PASSAGE FOURNI.

LA PART D'OMBRE DE SENGHOR
En 1963, Mamadou Dia et quatre de ses ministres, dont le charismatique Valdiodio N’Diaye, étaient sévèrement sanctionnés pour avoir défendu une autre vision de la décolonisation. Un acharnement qui révèle une facette méconnue du président-poète
C’est l’histoire d’un coup d’État qui n’a jamais dit son nom mais qui aura modifié en profondeur la destinée du Sénégal post-indépendance. Le 18 décembre 1962, alors qu’une crise institutionnelle oppose le président de la République, Léopold Sédar Senghor, au président du Conseil (ancienne désignation du Premier ministre), Mamadou Dia, ce dernier et quatre de ses ministres sont arrêtés par l’armée. En mai 1963, ils seront lourdement condamnés à l’occasion d’un véritable « procès de Moscou ».
Depuis plus de 20 ans, la réalisatrice Amina N’Diaye Leclerc, fille de l’ancien ministre Valdiodio N’Diaye, qui fut au cœur de l’affaire, creuse ce sillon méconnu de l’histoire sénégalaise contemporaine. Une tragédie politique qui a été gommée des livres d’histoire et des archives tant elle écorne le mythe du Senghor poète et humaniste, chantre de la négritude. « Il reste très peu de films et de photos sur Valdiodio N’Diaye et Mamadou Dia, alors qu’ils étaient filmés régulièrement par les Actualités sénégalaises. On a voulu les effacer de l’histoire officielle », résume Amina N’Diaye Leclerc.

DONNÉES ENREGISTRÉES.
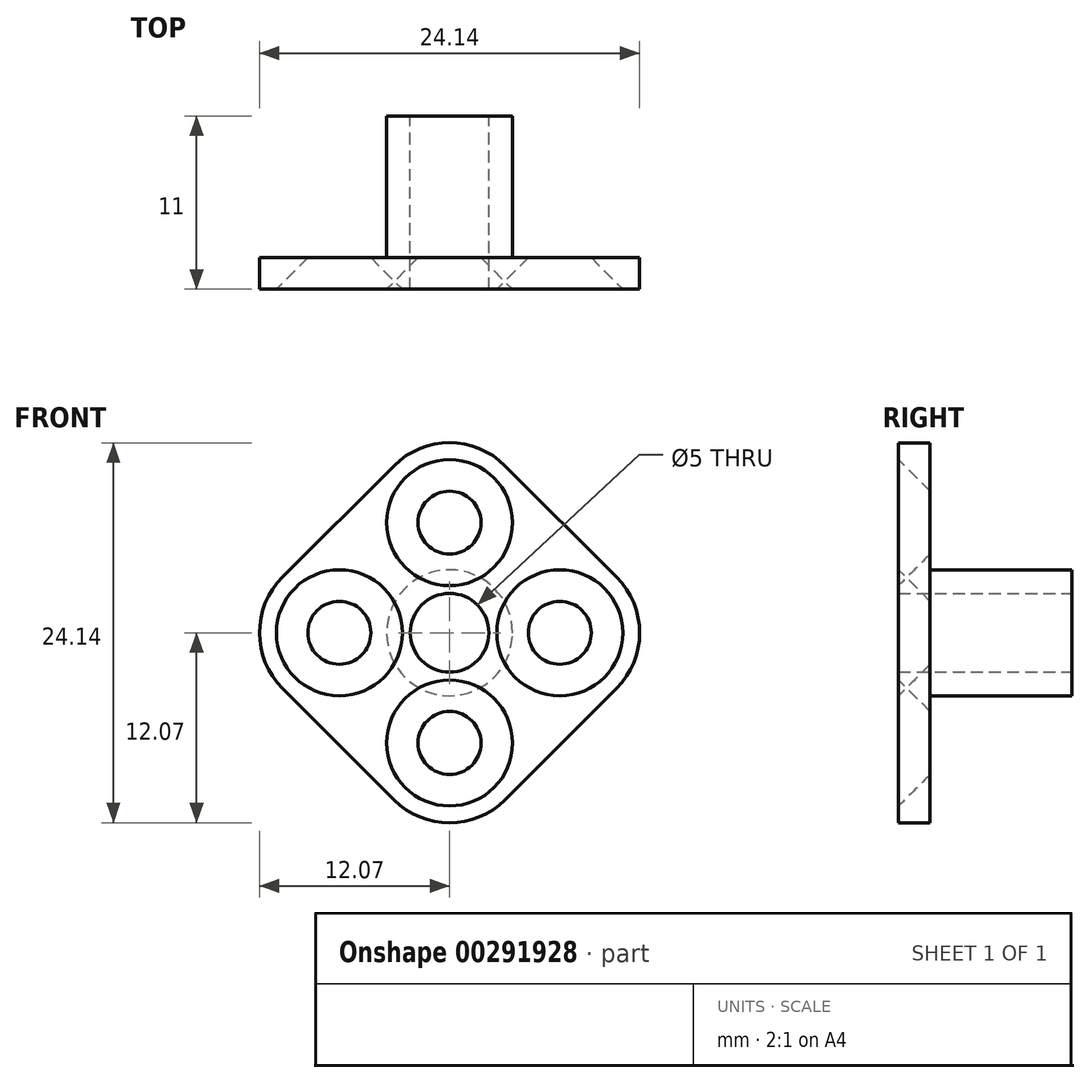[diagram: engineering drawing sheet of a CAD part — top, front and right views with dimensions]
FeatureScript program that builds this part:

TRAVAIL À FAIRE.
A – Dans le texte sur Senghor, recopiez le passage qui s'ouvre sur les mots contenant « Depuis plus de » et se clôt sur « Amina N’Diaye Leclerc. », en substituant « cinéaste » à « réalisatrice ».
B – D'après le texte sur Senghor, à quelle date Mamadou Dia et quatre de ses ministres ont-ils été arrêtés par l'armée ?
Servez-vous uniquement du texte sur Senghor.

RÉPONSES AUX CONSIGNES.
A –
Depuis plus de 20 ans, la cinéaste Amina N’Diaye Leclerc, fille de l’ancien ministre Valdiodio N’Diaye, qui fut au cœur de l’affaire, creuse ce sillon méconnu de l’histoire sénégalaise contemporaine. Une tragédie politique qui a été gommée des livres d’histoire et des archives tant elle écorne le mythe du Senghor poète et humaniste, chantre de la négritude. « Il reste très peu de films et de photos sur Valdiodio N’Diaye et Mamadou Dia, alors qu’ils étaient filmés régulièrement par les Actualités sénégalaises. On a voulu les effacer de l’histoire officielle », résume Amina N’Diaye Leclerc.

B – Le 18 décembre 1962.